Читать «Минувшее» онлайн - страница 155

Сергей Евгеньевич Трубецкой

Говорят, слова не помогают в жизненных горестях, но я не могу с этим согласиться. На стенах моей камеры какой-то сидевший там раньше заключенный тщательно вырисовал карандашом: «И ЭТО ПРОЙДЕТ». Эти три слова восточной мудрости служили мне большим утешением в то время, и я как-то настроился воспринимать происходящее со мною под другим углом зрения.

Это было первое и самое длительное мое одиночное заключение. Отсутствие книг очень давало себя чувствовать. При Внутренней тюрьме числилась «библиотека», но, за редкими исключениями, заключенным, не имевшим права получать книг «с воли», книг не выдавали и оттуда. В таком положении я провел тогда месяца три-три с половиной. Отсутствие книг (как и запрещение женщинам заниматься шитьем) входило в систему ЧК, угнетая психику заключенных.
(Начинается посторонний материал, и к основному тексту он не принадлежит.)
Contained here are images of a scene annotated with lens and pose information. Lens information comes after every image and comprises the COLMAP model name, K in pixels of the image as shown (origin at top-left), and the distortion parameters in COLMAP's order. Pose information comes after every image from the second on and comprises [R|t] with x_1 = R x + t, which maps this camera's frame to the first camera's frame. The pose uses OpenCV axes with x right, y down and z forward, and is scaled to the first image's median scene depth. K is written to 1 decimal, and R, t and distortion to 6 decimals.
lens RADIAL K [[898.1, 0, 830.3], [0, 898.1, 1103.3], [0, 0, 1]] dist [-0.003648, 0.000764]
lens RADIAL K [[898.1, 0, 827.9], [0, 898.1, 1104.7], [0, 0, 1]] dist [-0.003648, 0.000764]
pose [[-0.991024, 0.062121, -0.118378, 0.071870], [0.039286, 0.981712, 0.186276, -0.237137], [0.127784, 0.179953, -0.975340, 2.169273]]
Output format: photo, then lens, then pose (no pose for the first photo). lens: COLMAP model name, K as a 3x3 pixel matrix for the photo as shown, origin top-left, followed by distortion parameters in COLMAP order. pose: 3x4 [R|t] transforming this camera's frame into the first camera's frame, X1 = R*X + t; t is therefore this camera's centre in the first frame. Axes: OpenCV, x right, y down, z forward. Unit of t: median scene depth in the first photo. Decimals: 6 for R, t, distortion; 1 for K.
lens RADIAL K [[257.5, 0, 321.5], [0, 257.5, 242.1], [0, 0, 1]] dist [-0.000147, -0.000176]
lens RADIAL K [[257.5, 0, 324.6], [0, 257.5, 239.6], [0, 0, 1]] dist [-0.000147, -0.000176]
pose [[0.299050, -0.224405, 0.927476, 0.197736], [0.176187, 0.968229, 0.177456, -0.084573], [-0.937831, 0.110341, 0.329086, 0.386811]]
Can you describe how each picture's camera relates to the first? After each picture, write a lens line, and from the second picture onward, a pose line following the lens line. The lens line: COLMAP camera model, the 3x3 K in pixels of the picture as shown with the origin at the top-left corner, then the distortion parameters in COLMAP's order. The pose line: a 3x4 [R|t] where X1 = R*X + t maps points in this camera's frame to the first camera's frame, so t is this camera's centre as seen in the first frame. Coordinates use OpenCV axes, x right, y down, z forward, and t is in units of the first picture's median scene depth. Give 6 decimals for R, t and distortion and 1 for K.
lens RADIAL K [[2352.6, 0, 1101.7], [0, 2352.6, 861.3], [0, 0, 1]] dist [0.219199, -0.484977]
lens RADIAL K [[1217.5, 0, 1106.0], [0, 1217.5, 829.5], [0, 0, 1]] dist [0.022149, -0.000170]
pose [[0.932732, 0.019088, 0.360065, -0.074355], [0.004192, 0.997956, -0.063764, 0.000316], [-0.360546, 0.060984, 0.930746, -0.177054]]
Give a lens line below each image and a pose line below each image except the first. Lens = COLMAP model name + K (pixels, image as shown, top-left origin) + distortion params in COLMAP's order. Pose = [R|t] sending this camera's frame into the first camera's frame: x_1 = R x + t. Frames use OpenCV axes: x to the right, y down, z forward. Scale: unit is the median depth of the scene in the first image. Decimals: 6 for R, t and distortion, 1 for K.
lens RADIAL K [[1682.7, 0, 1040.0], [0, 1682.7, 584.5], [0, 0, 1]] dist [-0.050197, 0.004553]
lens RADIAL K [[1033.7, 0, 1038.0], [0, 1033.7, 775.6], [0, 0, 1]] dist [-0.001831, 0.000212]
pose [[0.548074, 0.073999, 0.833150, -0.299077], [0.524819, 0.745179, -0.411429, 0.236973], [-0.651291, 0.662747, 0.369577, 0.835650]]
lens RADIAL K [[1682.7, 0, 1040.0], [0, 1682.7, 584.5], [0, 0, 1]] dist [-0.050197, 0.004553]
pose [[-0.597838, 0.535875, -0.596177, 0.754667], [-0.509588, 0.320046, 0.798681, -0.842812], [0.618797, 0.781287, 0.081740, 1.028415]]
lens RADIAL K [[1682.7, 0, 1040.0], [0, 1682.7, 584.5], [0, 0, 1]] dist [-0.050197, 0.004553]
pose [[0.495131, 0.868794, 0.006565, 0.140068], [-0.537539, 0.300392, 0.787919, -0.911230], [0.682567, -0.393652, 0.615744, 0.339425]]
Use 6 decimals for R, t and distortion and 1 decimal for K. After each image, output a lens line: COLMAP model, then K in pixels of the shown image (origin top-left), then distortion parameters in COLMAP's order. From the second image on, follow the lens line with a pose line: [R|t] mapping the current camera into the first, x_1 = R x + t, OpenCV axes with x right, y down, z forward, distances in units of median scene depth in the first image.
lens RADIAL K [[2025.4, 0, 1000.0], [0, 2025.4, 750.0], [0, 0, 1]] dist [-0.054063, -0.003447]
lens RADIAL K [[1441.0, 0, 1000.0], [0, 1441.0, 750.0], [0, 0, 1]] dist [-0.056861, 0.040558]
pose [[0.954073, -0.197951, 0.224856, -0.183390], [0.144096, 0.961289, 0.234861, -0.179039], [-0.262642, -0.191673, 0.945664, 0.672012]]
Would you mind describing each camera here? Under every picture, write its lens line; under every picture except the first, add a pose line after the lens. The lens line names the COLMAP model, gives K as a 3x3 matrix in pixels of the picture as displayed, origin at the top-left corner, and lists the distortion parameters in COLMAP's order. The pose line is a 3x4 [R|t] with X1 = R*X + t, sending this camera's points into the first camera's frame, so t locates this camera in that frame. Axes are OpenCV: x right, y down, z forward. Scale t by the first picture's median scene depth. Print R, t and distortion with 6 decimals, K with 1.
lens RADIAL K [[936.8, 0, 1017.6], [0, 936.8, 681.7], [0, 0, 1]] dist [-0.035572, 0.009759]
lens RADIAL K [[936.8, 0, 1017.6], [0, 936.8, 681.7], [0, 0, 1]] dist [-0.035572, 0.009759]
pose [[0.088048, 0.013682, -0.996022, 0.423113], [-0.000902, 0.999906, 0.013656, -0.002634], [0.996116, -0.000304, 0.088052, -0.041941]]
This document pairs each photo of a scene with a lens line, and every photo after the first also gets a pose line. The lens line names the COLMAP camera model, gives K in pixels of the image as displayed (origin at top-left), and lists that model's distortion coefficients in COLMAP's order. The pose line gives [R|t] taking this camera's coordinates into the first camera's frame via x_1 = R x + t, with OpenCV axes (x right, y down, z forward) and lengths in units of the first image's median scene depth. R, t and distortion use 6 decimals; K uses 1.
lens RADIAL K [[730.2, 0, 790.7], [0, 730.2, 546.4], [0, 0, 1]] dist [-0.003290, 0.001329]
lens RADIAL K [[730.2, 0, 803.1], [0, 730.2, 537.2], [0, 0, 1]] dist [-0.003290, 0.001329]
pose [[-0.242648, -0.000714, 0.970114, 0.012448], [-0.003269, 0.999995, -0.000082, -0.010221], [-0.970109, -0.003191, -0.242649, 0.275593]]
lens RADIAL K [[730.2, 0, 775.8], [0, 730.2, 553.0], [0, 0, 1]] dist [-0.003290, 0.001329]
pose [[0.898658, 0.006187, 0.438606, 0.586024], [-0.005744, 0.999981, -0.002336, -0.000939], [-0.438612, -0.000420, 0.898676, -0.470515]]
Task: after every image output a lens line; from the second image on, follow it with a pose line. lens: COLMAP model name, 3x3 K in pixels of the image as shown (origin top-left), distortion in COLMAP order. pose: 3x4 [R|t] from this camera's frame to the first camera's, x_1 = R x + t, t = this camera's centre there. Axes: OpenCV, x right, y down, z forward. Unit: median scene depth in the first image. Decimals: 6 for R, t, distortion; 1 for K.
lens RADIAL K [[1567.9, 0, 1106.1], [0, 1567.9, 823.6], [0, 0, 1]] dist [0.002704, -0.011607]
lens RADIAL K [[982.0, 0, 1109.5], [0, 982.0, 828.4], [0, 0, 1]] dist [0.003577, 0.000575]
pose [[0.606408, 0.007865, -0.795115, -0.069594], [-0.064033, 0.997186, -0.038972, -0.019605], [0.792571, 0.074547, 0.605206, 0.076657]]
В то время я был лишен права получать какие-либо передачи с воли, то есть еду, мыло, белье и т. п. Само собой разумеется, никаких писем я в то время не получал и свидании не имел.

В тюрьме ВЧК царствовала тишина. Заключенным в камерах некоторые караулы запрещали разговаривать, другие — более мягкие — позволяли говорить, но только вполголоса, почти шепотом. Мне лично не раз запрещали даже ходить по камере. Шагов самой стражи по коридору не было слышно, так как зимой и летом караул ходил в валенках. Это не только поддерживало тишину, но и позволяло страже незаметно подкрадываться к дверям камер и наблюдать за заключенными через «глазок». Тишина изредка прерывалась стуками в дверь камер: так заключенные вызывали стражу. Стучать полагалось «только по делу», не громко, не настойчиво и не часто, иначе на стучащего иногда накладывались взыскания, ругань же караула была всегда неизбежна.

В уборную выводили заключенных (каждую камеру отдельно) два раза в день; утром и вечером. «В крайних случаях», если в камере не было «параши», можно было проситься еще. Но если проситься больше одного раза в день, это вызывало негодование и даже бешенство стражи. Она тогда не только не выводила камеру в уборную, но потом разными способами притесняла ее... Можно себе представить, как тяжела была порою невозможность выйти в уборную чаще, чем два-три раза в сутки... В моей камере несколько месяцев не было «параши». При холоде и повышенной нервности заключенных такое положение являлось иногда просто пыткой. Не знаю, входило ли это тоже в систему ЧК, или было только упущением, но я лично пострадал от этого немало; как я слышал, некоторые совсем расстраивали себе здоровье таким способом. Впрочем, постоянное присутствие «параш» в камерах, с чем я познакомился впоследствии, тоже имело отрицательные стороны, особенно в переполненных камерах. Когда в камере имелась «параша», заключенных, иногда даже желудочных больных, в неурочное время в уборную совсем не выпускали. Смешение остатков испорченной пищи (в частности, прокисших щей) с мочой и экскрементами заключенных создает весьма характерный и не очень приятный запах, который я слишком хорошо помню и мечтаю никогда в жизни больше не ощутить.